Published on: April 9, 2014 at 3:45 PM

If you are a teacher and a student publicly insults you with a profanity-filled letter, what is the best way to respond? Naturally, it is to correct the ignorant kid’s bad grammar and share it on Reddit .

That’s exactly what happened when an English teacher at McKinley High School (city unknown) found a letter that a student had reportedly left taped to the classroom door.

As the teacher had no real way to punish an anonymous student, who signed the letter @MCK, they did what any other normal English teacher would do.

The unnamed teacher proceeded to methodically correct the grammar with a red pen, like they would any other paper a student turns in for the class, surely leaving the student red-faced.

The teacher, who may or may not be guilty of all the offenses the letter accuses him/her of in the rant, is the one looking good right now and the senior who barely knows how to spell properly, well they don’t look too hot.

This is truly brilliant, and for anyone who has ever had to deal with a class of unruly teenagers, it was probably the best way to handle it.

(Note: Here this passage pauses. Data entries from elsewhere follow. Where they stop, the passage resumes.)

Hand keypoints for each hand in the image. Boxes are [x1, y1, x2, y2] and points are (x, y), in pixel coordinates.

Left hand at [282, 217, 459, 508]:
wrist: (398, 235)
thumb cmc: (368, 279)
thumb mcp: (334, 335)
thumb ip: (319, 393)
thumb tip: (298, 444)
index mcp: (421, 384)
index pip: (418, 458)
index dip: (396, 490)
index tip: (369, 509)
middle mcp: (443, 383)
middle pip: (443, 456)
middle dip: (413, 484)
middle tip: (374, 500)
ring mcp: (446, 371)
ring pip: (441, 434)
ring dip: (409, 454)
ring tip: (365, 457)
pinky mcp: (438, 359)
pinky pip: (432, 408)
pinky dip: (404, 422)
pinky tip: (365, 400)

What is more humiliating than having what a student thought was the smartest thing he or she has done, turned around and thrown back at their face in a very mature way?

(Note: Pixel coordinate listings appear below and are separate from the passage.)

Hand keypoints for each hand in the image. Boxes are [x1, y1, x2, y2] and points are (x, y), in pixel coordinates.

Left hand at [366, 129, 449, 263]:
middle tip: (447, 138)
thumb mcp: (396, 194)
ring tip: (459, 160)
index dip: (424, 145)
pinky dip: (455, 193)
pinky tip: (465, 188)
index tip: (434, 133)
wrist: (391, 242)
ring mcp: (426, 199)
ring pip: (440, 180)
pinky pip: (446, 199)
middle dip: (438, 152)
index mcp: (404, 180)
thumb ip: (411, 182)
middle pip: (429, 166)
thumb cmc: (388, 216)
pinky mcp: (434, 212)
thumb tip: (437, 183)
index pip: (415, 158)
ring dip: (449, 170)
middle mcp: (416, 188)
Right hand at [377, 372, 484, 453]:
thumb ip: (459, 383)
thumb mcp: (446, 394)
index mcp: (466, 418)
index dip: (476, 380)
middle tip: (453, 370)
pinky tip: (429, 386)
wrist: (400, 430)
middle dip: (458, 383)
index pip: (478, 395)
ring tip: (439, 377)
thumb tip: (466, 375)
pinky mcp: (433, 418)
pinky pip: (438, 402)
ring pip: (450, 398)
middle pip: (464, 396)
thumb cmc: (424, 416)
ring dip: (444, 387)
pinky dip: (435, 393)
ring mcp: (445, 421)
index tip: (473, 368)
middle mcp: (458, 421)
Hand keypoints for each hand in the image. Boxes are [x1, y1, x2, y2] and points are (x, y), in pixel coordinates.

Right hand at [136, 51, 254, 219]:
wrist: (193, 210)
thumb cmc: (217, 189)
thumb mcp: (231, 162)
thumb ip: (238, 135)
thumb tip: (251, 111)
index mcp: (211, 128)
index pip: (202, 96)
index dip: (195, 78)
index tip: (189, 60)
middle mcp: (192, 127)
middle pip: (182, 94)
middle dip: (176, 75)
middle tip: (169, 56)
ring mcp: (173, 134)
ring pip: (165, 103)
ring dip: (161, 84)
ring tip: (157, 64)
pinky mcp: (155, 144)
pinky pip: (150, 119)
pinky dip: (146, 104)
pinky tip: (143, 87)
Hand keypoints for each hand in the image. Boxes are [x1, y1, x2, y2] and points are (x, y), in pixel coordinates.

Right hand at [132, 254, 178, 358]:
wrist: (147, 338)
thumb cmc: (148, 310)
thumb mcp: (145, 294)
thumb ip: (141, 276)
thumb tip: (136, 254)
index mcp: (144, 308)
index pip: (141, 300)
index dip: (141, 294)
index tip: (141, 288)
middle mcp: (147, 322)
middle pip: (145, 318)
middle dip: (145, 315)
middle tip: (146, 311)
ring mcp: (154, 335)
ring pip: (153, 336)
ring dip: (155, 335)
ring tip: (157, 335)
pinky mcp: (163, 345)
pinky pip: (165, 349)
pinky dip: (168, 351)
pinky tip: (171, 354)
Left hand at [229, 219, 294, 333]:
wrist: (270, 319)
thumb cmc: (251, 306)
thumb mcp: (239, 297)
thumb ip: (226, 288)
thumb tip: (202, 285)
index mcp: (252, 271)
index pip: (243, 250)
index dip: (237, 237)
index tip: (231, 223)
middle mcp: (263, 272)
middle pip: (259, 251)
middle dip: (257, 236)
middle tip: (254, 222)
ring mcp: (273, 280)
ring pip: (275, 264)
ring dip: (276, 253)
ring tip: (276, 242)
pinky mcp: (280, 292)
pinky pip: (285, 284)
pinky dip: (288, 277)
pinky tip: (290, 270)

We don’t know if, as part of her response, the teacher was furious and insulted or they laughed the whole way at the clever way in which the letter was handled.

The now infamous letter came about because the student was appalled at having to read one of the classics in literature (this is, after all, an English class in High School), Wuthering Heights .

And even though the student praises the teacher in the letter and calls them “pretty cool” and says they have taught them “a lot”, there is not much more praise other than that.

The first observation the teacher made was that the letter wasn’t dated, and so it went on and on with the red pen corrections.

When the student uses “but” at the beginning of a sentence, the teacher suggests, “don’t start a sentence with a conjunction.”

The teacher wisely writes at the top of the letter, “formal writing shouldn’t include profanity” and finished her scathing review with “Please use your education appropriately. Proofreading takes five minutes & keeps you from looking stupid.”

What do you think of how this teacher responded to the insulting letter from one of the seniors in the English class?